***** Text under study *****

Sclerotinia sclerotiorum catalase SCAT1 affects oxidative stress tolerance, regulates ergosterol levels and controls pathogenic development

• Sclerotinia sclerotiorum catalase 1 (Scat1) is required for normal pathogenic development.
• Scat1 function does not involve hydrogen peroxide detoxification.
• Scat1 modulates cell membrane integrity in S. sclerotiorum.
• Inactivation of Scat1 results in decreased ergosterol content.

*****

## Required actions
1. According to the title of the catalase text, what three roles does SCAT1 have? List them all.
2. In the catalase text, what is the result of inactivating Scat1?
3. Decide whether each statement agrees with the catalase text. Answer yes or no, and quote the words from the text that settle it.
(a) Scat1 works by detoxifying hydrogen peroxide.
(b) Scat1 modulates cell membrane integrity in S. sclerotiorum.
(c) When Scat1 is inactivated, ergosterol content goes up.

***** Data excerpts *****

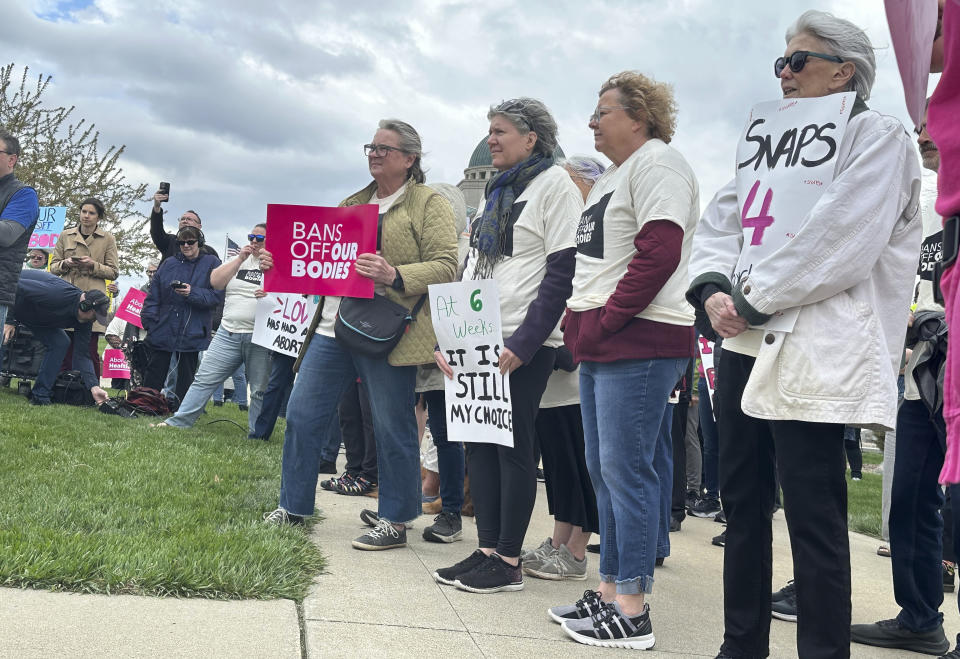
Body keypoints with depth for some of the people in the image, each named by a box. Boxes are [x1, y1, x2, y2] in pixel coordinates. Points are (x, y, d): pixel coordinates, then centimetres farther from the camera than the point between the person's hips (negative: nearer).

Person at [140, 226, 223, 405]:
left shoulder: (211, 263, 2)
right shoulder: (169, 264, 10)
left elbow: (217, 296, -8)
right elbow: (153, 296, 9)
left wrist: (193, 293, -20)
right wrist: (149, 319, 0)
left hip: (192, 332, -2)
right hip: (164, 329, 2)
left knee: (186, 376, 5)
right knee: (155, 372, 3)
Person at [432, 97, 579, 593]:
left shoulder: (553, 184, -5)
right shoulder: (494, 192, 20)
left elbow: (563, 272, -13)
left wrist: (524, 343, -19)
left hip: (523, 346, -8)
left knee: (513, 446, -2)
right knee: (478, 442, 7)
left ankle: (509, 562, 7)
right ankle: (487, 550, 16)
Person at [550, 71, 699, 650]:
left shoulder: (657, 163, -7)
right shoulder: (612, 175, 23)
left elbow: (658, 254, -19)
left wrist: (604, 321, -16)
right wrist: (583, 324, 13)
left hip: (639, 343, -10)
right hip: (601, 347, 10)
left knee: (626, 469, -8)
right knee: (605, 469, 12)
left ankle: (632, 611, -1)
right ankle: (610, 590, 21)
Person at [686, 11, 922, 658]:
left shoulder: (879, 137, -1)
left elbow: (839, 241, -15)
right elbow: (719, 222, 14)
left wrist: (752, 299, -12)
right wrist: (714, 289, -5)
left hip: (815, 354, -8)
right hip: (746, 345, 8)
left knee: (813, 516, -5)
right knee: (742, 501, 12)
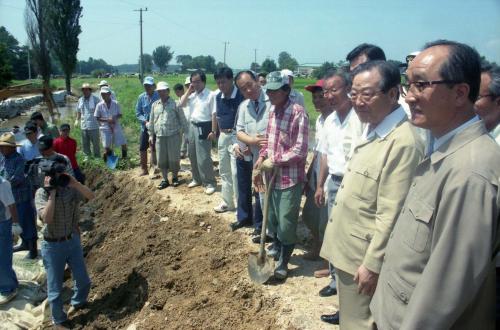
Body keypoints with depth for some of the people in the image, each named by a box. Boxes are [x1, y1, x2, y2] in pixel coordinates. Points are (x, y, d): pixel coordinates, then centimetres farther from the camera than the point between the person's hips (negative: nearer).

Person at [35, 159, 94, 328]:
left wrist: (75, 182, -30)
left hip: (73, 241, 4)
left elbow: (91, 196, -18)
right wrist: (52, 192, -25)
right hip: (53, 246, -4)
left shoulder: (71, 188, -4)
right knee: (55, 288, 10)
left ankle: (77, 302, 48)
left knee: (83, 281, 18)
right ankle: (59, 321, 32)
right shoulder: (42, 193, -14)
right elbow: (47, 218, -26)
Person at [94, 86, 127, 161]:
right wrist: (107, 120, -16)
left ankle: (125, 157, 26)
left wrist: (115, 118, -16)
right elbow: (97, 118, -2)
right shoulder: (99, 105, -4)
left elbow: (120, 115, 5)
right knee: (106, 146, 1)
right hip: (105, 128, -1)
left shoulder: (115, 104, -1)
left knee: (123, 143, 5)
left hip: (116, 127, 1)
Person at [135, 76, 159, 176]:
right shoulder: (141, 97, 1)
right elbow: (138, 113, 4)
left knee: (154, 148, 2)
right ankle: (143, 169, 23)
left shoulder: (159, 96, -12)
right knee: (142, 148, 9)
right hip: (145, 127, 4)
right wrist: (145, 121, -11)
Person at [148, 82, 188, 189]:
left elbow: (182, 119, -2)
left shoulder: (175, 104, -3)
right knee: (161, 159, 6)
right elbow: (151, 121, 16)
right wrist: (151, 135, 14)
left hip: (173, 136, -4)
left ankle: (175, 177, 23)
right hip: (159, 136, 4)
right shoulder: (155, 105, 10)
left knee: (174, 158, 2)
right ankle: (165, 179, 20)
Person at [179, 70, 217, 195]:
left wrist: (213, 131, -17)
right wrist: (189, 91, -1)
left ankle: (210, 183, 7)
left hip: (204, 127, -8)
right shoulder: (192, 94, 9)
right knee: (192, 155, 16)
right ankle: (197, 179, 32)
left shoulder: (210, 95, -12)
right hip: (193, 126, 8)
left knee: (204, 157, -6)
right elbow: (181, 104, 4)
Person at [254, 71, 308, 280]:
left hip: (290, 177, -7)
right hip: (273, 175, 7)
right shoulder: (272, 111, 6)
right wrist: (261, 160, 4)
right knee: (272, 218, 21)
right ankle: (277, 247, 45)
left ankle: (283, 262, 22)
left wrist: (273, 161, -18)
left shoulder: (298, 113, -19)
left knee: (286, 222, 4)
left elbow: (300, 151, -21)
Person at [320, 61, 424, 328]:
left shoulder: (403, 143, -24)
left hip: (364, 257, -9)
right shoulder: (371, 129, 6)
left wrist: (372, 264, -18)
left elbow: (390, 215, -24)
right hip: (346, 249, 9)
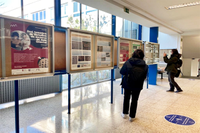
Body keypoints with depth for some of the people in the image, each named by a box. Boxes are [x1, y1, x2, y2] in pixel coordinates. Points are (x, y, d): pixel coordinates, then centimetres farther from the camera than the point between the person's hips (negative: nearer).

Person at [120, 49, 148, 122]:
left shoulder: (128, 62, -13)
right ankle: (132, 116, 26)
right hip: (138, 86, 0)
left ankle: (125, 113, 33)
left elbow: (122, 72, -6)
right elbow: (144, 76, -3)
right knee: (134, 100, 16)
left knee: (126, 98, 21)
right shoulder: (145, 66, -9)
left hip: (127, 84, 0)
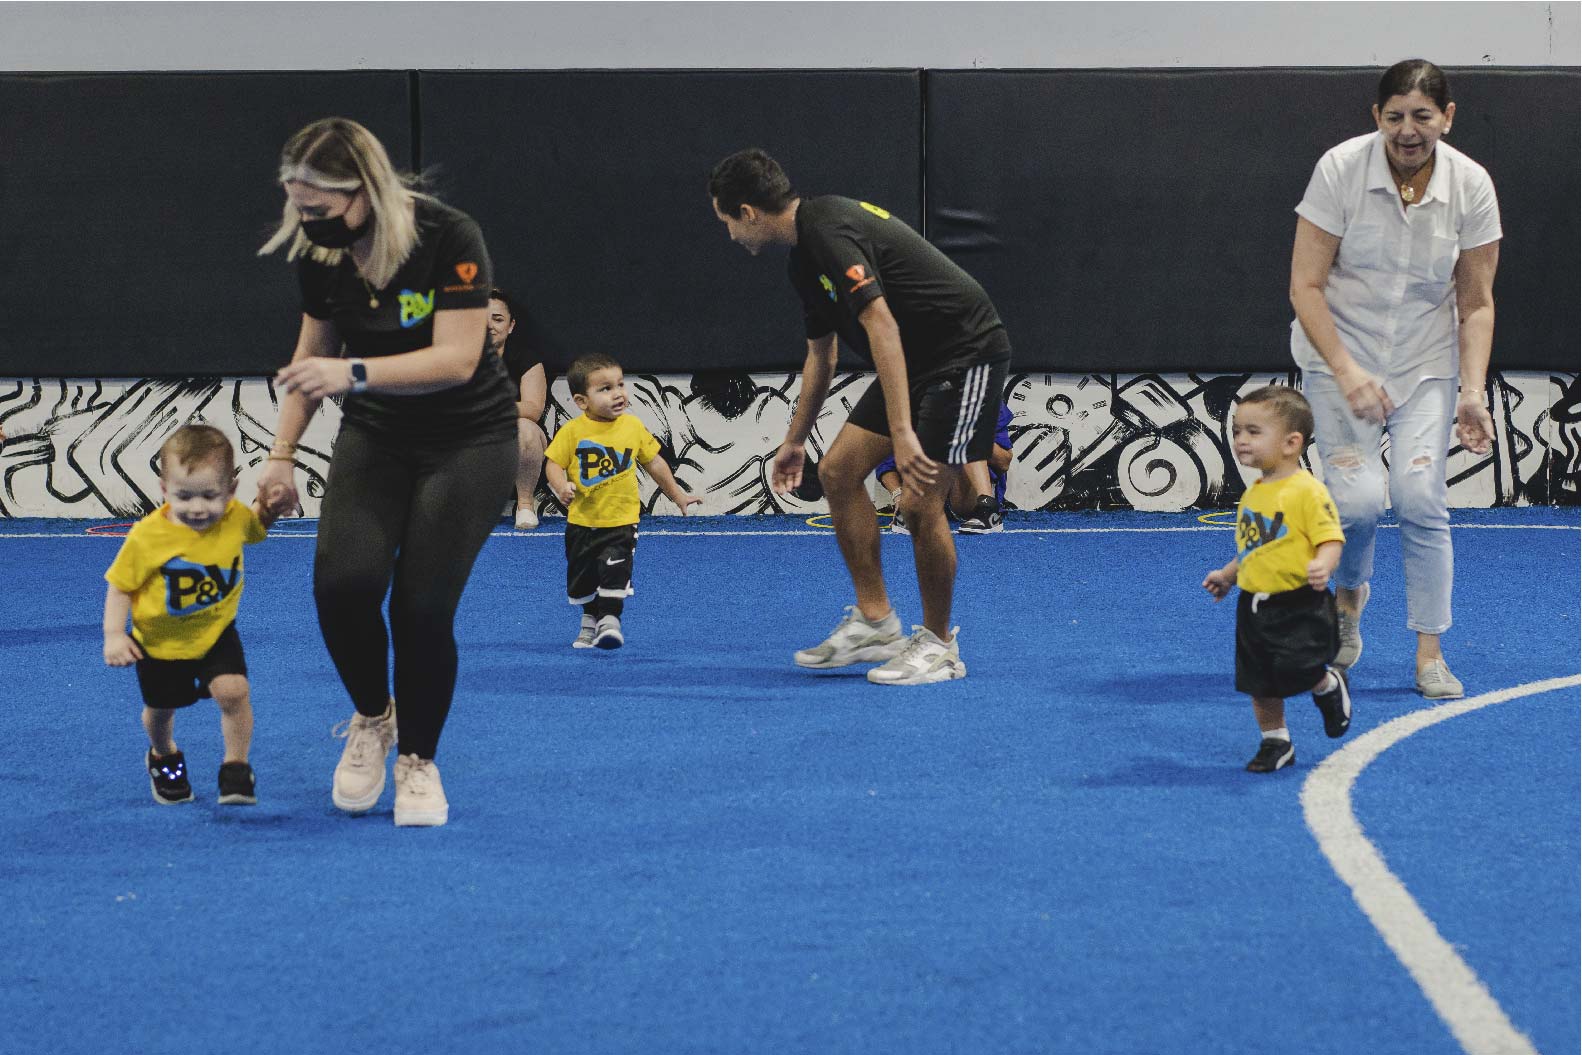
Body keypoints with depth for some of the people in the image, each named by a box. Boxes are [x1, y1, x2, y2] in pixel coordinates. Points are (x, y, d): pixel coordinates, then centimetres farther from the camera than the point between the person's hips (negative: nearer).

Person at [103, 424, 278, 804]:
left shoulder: (235, 518, -18)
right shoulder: (148, 536, -27)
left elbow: (260, 522, 9)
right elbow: (119, 586, -13)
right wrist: (113, 635, -20)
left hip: (216, 634, 1)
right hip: (160, 640, -1)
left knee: (233, 691, -19)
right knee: (160, 708, 16)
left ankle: (236, 766, 2)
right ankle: (164, 757, 49)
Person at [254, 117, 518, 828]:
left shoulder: (449, 238, -24)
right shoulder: (318, 252, -8)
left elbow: (456, 358, -28)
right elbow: (312, 355, 9)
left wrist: (355, 373, -40)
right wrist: (281, 456, 10)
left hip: (468, 441, -4)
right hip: (376, 436, 4)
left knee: (422, 605, -14)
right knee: (342, 582, -21)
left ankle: (418, 758, 12)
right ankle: (371, 719, 8)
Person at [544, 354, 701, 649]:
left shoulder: (633, 426, -4)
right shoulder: (572, 431, -12)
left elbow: (653, 462, 9)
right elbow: (553, 464, -8)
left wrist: (676, 495, 15)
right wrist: (561, 487, -29)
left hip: (621, 521, 0)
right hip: (582, 521, 0)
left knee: (615, 570, -18)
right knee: (582, 578, 14)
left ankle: (610, 620, -10)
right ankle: (590, 620, 38)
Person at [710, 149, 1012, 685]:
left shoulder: (829, 230, -22)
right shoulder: (805, 257, 11)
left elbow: (881, 325, -31)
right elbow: (820, 354, 25)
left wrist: (902, 432, -36)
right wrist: (796, 440, 34)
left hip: (966, 354, -10)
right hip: (917, 361, 10)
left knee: (919, 502, -13)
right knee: (839, 469, 7)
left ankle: (939, 645, 3)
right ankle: (874, 621, 14)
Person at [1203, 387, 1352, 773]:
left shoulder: (1307, 491, -15)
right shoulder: (1253, 494, 11)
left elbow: (1330, 539, -19)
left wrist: (1323, 567, -37)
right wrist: (1227, 575, 24)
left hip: (1299, 607, -7)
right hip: (1254, 606, 7)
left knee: (1298, 671, -15)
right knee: (1259, 682, 9)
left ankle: (1330, 686, 19)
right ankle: (1275, 743, 24)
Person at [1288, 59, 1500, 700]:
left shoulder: (1471, 185, -10)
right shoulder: (1340, 168, -16)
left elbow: (1476, 304, -1)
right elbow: (1305, 286, -14)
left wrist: (1473, 393, -13)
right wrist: (1346, 371, -24)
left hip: (1427, 362, 2)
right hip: (1338, 353, -1)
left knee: (1420, 496, -15)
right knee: (1359, 497, -17)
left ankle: (1430, 654, 0)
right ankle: (1349, 598, 17)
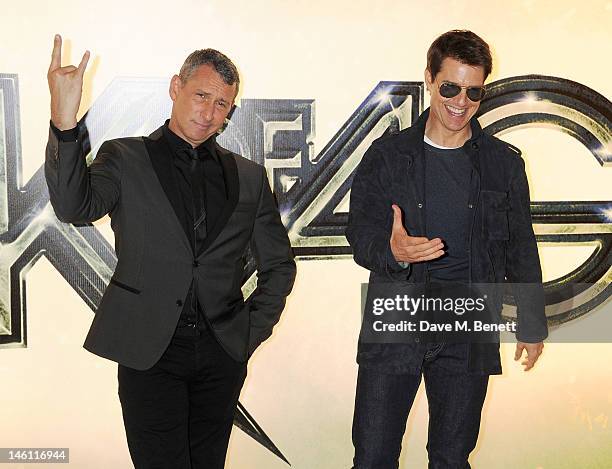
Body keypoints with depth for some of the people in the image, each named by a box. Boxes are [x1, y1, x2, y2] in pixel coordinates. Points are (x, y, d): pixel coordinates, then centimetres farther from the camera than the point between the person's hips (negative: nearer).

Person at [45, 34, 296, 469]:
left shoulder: (249, 177, 10)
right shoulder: (125, 159, 2)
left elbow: (279, 264, 16)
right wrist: (65, 122, -31)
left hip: (222, 352, 3)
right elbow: (74, 207, -18)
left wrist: (253, 330, 5)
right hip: (149, 350, -3)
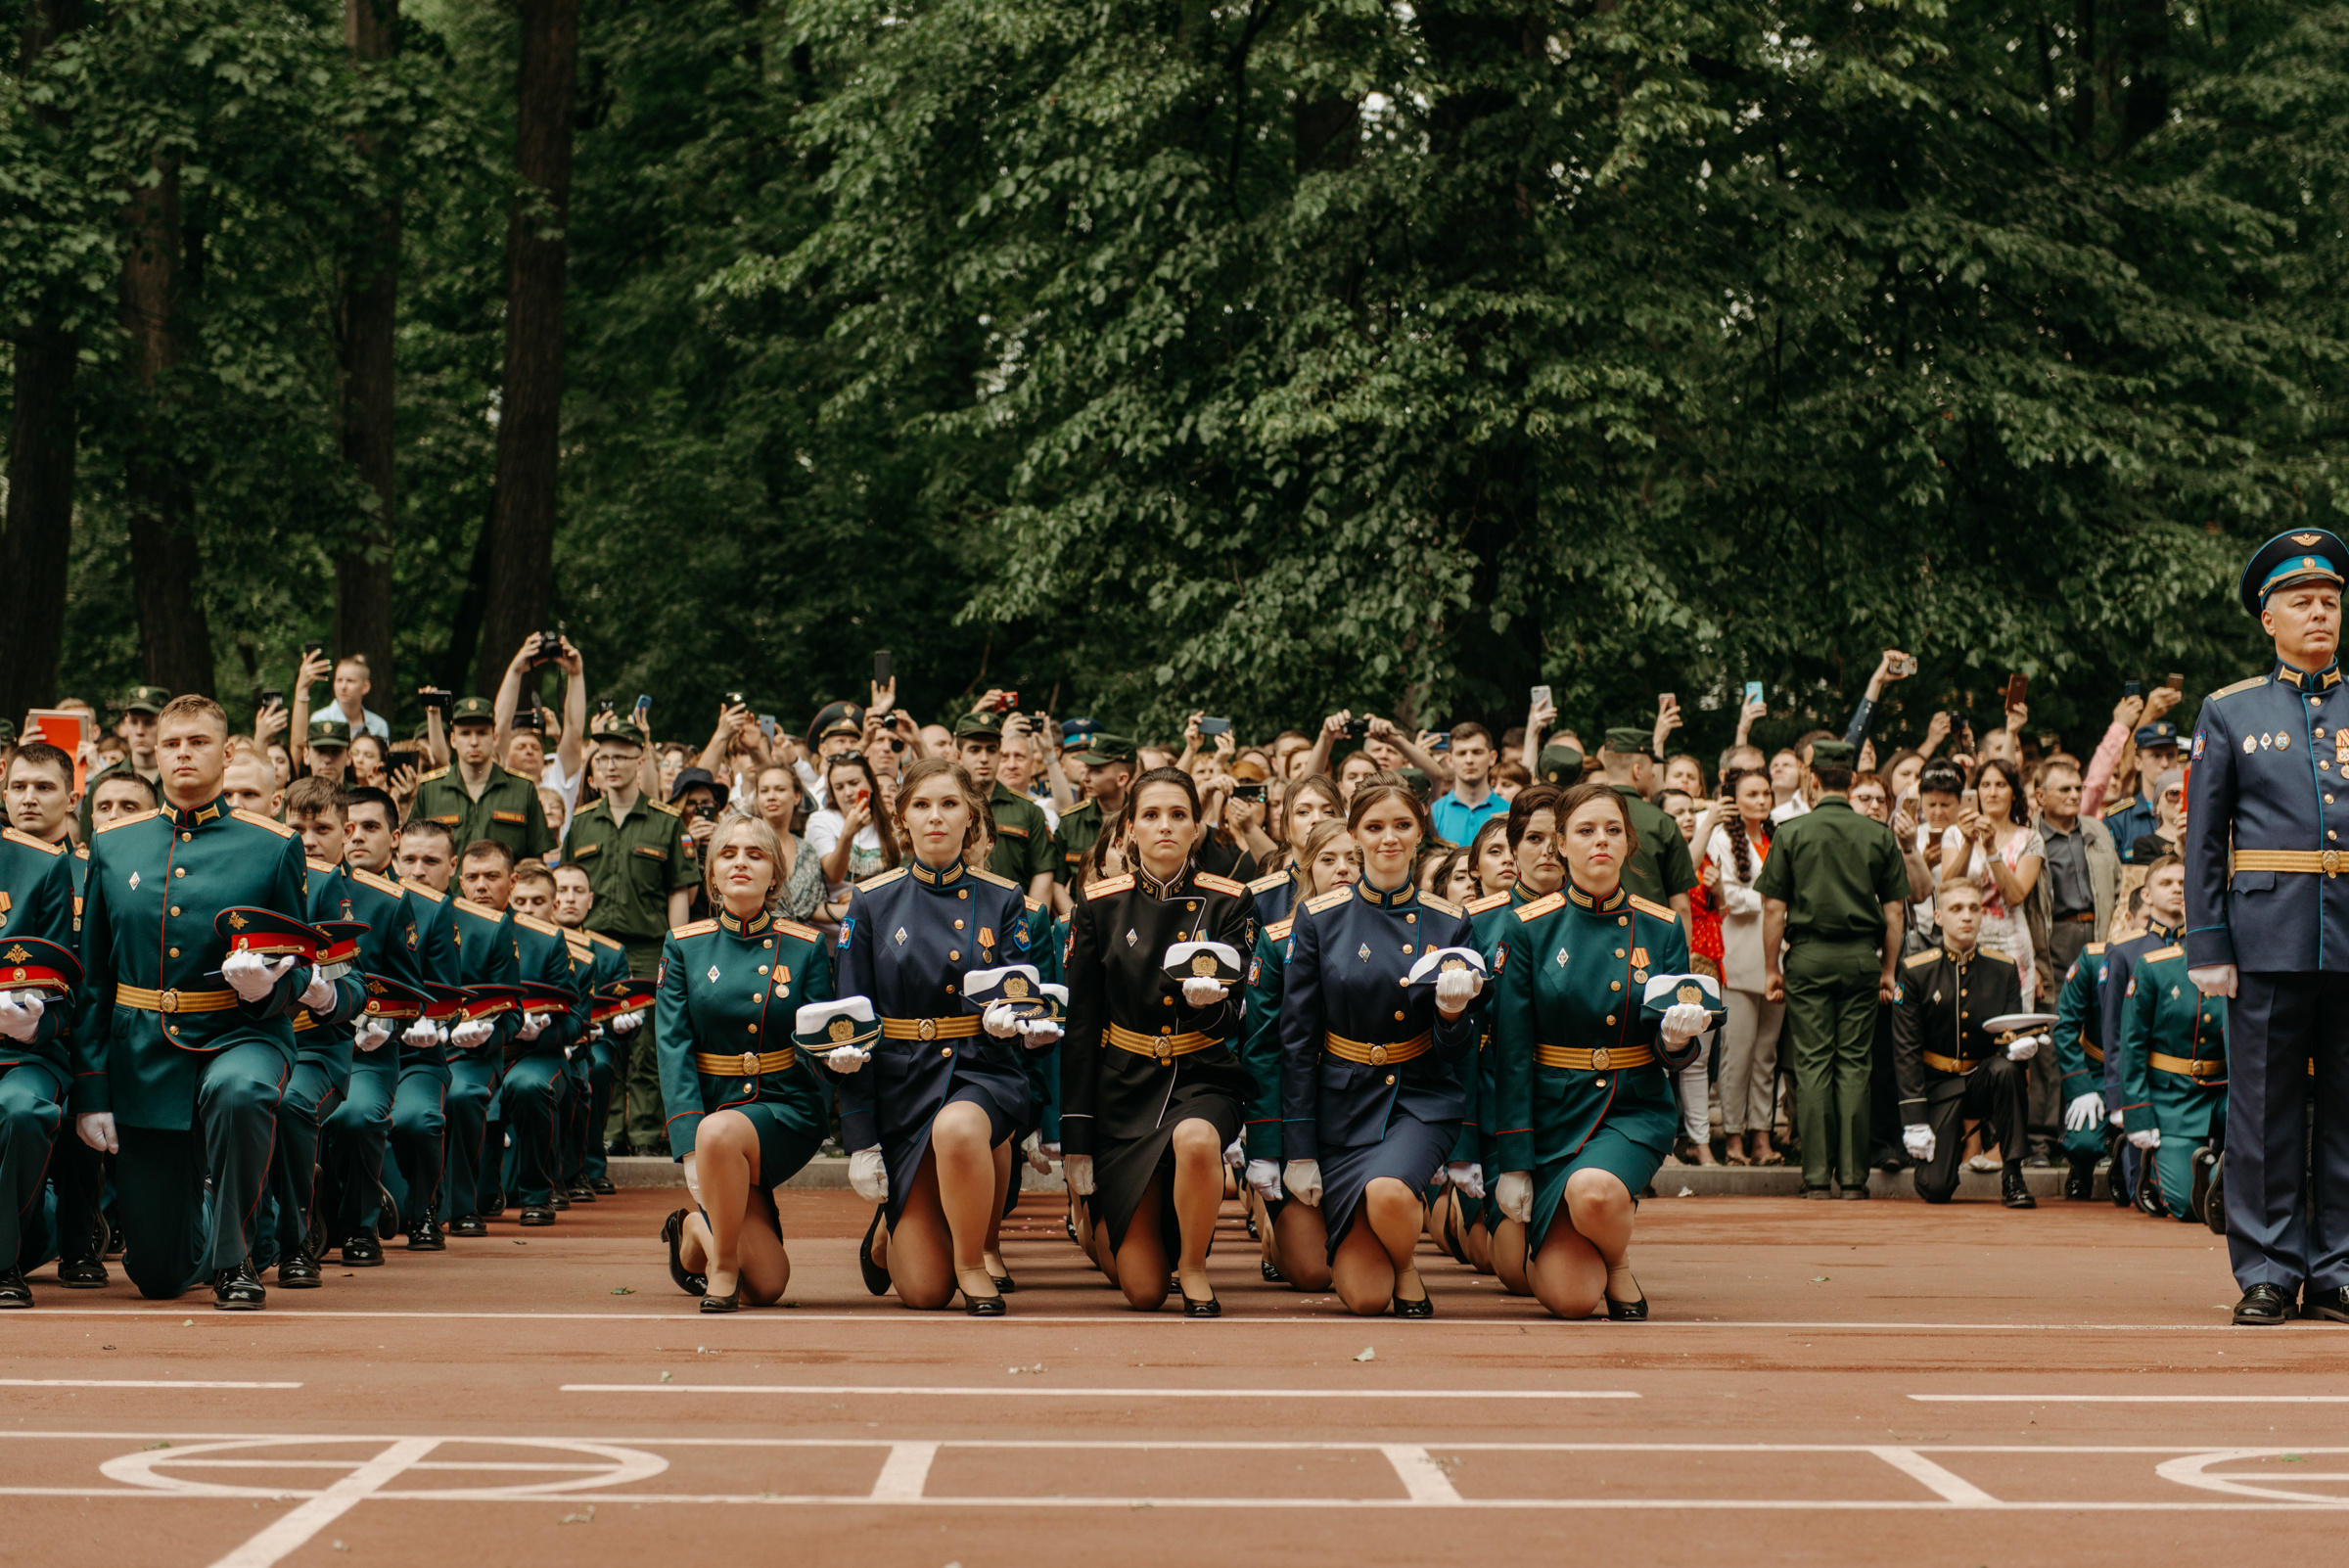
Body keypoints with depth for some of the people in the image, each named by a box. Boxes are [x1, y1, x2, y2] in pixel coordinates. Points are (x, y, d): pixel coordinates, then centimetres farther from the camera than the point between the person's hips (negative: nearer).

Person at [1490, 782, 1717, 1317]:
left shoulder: (1662, 927, 1)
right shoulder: (1527, 927, -4)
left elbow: (1668, 1055, 4)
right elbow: (1510, 1052, -5)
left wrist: (1676, 1038, -21)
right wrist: (1513, 1163, -9)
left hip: (1636, 1111, 0)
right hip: (1554, 1112, 0)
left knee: (1592, 1192, -36)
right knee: (1571, 1299, -10)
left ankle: (1620, 1262, 1)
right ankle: (1516, 1234, 26)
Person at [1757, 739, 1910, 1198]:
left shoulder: (1791, 832, -2)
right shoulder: (1879, 835, 3)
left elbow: (1774, 907, -2)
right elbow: (1894, 910, 5)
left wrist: (1771, 968, 6)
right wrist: (1888, 970, 12)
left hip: (1809, 955, -1)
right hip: (1861, 955, 1)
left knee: (1812, 1062, 1)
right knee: (1854, 1063, 4)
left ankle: (1816, 1174, -1)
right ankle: (1853, 1174, 3)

*****

## Answers per task
1.
It affects oxidative stress tolerance.
It regulates ergosterol levels.
It controls pathogenic development.

2. Decreased ergosterol content.

3.
(a) No: "Scat1 function does not involve hydrogen peroxide detoxification."
(b) Yes: "Scat1 modulates cell membrane integrity in S. sclerotiorum."
(c) No: "Inactivation of Scat1 results in decreased ergosterol content."